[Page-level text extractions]

╔══

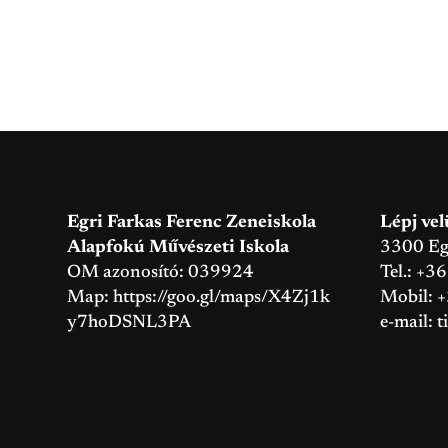
Egri Farkas Ferenc Zeneiskola
Lépj vel
Alapfokú Művészeti Iskola
3300 Eger
OM azonosító: 039924
Tel.: +3
Map:
https://goo.gl/maps/X4Zj1k
Mobil: 
y7hoDSNL3PA
e-mail:
t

╚══

Output the records above character for character, but leave each image out.

## SOLUTION TO THE EXERCISE
Egri Farkas Ferenc Zeneiskola
Lépj vel
Alapfokú Művészeti Iskola
3300 Eger
OM azonosító: 039924
Tel.: +3
Map:
https://goo.gl/maps/X4Zj1k
Mobil: 
y7hoDSNL3PA
e-mail:
t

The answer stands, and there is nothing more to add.